Creel originally didn’t set out to go abroad for her first co-op, but when she saw the listing for High Atlas Foundation, she was intrigued by how it combined her interests and would give her hands-on experience with community engagement instead of just spending her days sitting at a desk. 

“It’s an interesting mix of my majors,” she said. “It had that cultural side of engaging with people in the field, but it had that international affairs side being an international co-op. I thought it would be a really, really good experience for me.”

Michaela Creel looking at the screen of a DSLR camera.
Michaela Creel’s co-op involved creating content for High Atlas Foundation’s website, including taking photos while on site visits to local farms. Courtesy photo

The High Atlas Foundation has three “pillars” of focus, Creel said. The organization does a lot of work with agriculture; it has planted over 5 million trees in farming communities and produces 2 million saplings a year to help support people in over 15 provinces. It also focuses on women in the workforce, holding workshops to help educate and empower women to start their own businesses, and helps design water systems that can produce clean water for drinking and crop irrigation. 

The organization’s goal in all its work is to create systems that are sustainable and maintainable in the long term. To help with this, most of its employees are Moroccan and from the villages the foundation is working with, Creel said.

“It’s community based,” she added. “They go in and ask people and the villages what they need.”

Given the recent earthquake, Creel said a lot of the work when she was on co-op in early 2024 was focused on helping the farming communities.

“There’s a lot of very old rural communities and they have been doing agriculture for a very, very long time,” Creel said. “There was a lot of relief because … the center of (the September 2023 earthquake) was actually in the mountain range. It affected a lot of those communities in many ways.”

Creel’s role was focused on communications, which meant she went along with the team as they distributed saplings, met with local farmers, visited souk marketplaces to meet with women weaving and selling their own rugs, and worked to rebuild the water canals that were destroyed in the earthquake.

Creel would take photos and notes and then create content for High Atlas Foundation’s website about the work, whether it was writing blogs, reflections about her field work, or reports for donors showing them the progress High Atlas Foundation was making on the projects.

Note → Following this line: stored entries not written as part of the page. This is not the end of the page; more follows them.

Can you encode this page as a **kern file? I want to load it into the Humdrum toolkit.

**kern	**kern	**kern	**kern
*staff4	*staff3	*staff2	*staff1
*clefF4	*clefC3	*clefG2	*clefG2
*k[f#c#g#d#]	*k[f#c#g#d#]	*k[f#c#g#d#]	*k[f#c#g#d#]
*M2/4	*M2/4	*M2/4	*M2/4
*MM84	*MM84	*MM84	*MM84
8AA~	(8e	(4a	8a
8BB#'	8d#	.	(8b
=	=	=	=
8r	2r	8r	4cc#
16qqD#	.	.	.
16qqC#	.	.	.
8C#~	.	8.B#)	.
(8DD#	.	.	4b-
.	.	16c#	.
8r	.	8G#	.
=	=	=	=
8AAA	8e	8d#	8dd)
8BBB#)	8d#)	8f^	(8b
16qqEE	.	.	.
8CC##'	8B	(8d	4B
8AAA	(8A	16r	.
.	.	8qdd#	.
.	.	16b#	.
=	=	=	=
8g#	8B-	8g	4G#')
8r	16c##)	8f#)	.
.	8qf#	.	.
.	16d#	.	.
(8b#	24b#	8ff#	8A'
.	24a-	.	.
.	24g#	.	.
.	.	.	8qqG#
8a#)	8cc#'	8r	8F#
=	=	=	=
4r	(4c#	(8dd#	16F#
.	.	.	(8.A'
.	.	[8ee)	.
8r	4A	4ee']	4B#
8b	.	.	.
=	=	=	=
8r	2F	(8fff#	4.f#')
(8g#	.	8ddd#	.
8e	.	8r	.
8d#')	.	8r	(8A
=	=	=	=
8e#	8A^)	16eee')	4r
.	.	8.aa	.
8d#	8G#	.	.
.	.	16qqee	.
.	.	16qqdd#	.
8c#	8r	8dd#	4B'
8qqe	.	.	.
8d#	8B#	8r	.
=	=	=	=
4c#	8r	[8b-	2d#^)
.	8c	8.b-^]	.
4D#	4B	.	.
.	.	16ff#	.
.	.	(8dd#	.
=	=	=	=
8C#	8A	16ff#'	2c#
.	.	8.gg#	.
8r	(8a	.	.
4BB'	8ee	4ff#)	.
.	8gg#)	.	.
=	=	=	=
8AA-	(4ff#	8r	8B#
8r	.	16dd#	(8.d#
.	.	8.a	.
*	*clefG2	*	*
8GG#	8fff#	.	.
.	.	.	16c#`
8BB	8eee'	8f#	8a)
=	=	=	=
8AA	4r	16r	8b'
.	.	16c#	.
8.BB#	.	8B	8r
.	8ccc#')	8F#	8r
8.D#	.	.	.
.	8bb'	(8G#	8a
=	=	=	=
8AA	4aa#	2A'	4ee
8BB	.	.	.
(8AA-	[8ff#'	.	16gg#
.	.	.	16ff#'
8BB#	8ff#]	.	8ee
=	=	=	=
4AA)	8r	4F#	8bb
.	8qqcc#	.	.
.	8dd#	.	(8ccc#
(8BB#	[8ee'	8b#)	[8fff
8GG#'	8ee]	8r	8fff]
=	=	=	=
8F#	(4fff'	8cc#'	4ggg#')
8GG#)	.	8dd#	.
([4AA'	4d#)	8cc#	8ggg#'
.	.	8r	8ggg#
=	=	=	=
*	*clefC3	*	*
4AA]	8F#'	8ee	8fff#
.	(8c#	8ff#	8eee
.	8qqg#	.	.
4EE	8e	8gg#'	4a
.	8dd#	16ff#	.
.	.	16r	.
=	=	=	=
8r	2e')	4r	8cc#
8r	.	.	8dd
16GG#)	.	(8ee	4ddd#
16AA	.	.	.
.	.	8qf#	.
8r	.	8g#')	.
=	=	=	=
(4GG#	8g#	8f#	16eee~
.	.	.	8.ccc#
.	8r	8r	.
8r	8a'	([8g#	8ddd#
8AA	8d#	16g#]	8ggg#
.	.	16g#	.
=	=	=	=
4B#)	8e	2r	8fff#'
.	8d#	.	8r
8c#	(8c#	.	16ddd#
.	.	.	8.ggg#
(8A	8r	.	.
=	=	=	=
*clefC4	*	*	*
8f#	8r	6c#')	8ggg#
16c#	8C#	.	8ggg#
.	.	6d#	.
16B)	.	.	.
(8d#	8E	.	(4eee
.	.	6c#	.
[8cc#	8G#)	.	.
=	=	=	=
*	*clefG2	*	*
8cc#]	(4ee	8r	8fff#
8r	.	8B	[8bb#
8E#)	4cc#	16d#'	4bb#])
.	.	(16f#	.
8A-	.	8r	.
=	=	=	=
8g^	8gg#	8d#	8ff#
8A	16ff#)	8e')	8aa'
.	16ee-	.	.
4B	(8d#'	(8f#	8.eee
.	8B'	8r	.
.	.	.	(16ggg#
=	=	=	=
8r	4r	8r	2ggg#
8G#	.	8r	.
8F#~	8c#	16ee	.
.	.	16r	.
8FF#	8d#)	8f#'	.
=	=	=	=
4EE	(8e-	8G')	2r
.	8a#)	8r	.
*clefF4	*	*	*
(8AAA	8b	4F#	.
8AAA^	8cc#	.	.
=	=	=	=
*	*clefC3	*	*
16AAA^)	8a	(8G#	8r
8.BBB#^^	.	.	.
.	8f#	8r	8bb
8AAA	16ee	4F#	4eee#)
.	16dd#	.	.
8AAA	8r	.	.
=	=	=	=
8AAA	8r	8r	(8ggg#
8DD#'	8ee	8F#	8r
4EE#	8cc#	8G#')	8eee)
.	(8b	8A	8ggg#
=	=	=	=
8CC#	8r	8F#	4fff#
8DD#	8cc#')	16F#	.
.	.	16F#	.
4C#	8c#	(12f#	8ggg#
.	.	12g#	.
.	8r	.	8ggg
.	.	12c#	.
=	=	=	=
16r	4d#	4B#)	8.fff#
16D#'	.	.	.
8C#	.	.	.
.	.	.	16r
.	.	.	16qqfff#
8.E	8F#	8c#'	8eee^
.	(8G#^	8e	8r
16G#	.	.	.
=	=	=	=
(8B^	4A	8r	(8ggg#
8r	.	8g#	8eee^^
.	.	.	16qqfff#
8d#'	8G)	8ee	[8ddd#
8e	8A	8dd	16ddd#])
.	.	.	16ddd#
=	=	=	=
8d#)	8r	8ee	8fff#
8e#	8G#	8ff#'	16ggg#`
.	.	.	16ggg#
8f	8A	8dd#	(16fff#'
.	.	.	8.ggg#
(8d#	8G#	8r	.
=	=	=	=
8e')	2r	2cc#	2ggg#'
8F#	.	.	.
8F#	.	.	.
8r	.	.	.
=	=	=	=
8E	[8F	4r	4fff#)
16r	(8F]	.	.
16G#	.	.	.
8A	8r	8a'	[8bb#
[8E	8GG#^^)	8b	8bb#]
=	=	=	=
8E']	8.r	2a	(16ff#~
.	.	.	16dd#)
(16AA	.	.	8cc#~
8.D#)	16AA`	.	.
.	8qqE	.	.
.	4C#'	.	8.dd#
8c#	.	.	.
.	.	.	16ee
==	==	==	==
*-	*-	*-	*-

One of her most notable assignments was creating an interactive tour of one of High Atlas Foundation’s nurseries where users could have a “conversation” with a nursery caretaker to learn more about the trees and the history of the nursery in honor of International Forest Day.

“I’d never coded before … so I think that was what I was most proud of,” Creel said. “I definitely learned a lot.”

Creel spent her semester living with two other co-ops in Medina. While moving to a new country was an adjustment, she said it was ultimately an immersive experience.

By the end of her five months living and working there, she said, she knew everyone on her street, including the man who owned a fruit stand outside her apartment who would give her and her roommates free fruit. Creel was there during Ramadan, so her colleagues who were fasting during this period often invited her and her roommates to meet up at the end of the day to break fast.

“It was a lot easier to integrate than just being on an abroad program,” she said. “When you’re working there, it’s much more immediate. We got to see a different side (to the country) that I think I wouldn’t have been able to see than if I had just been studying abroad. Everyone’s very open there. … How welcoming everyone is to bringing you into those traditions, that was something I really loved and resonated with me.”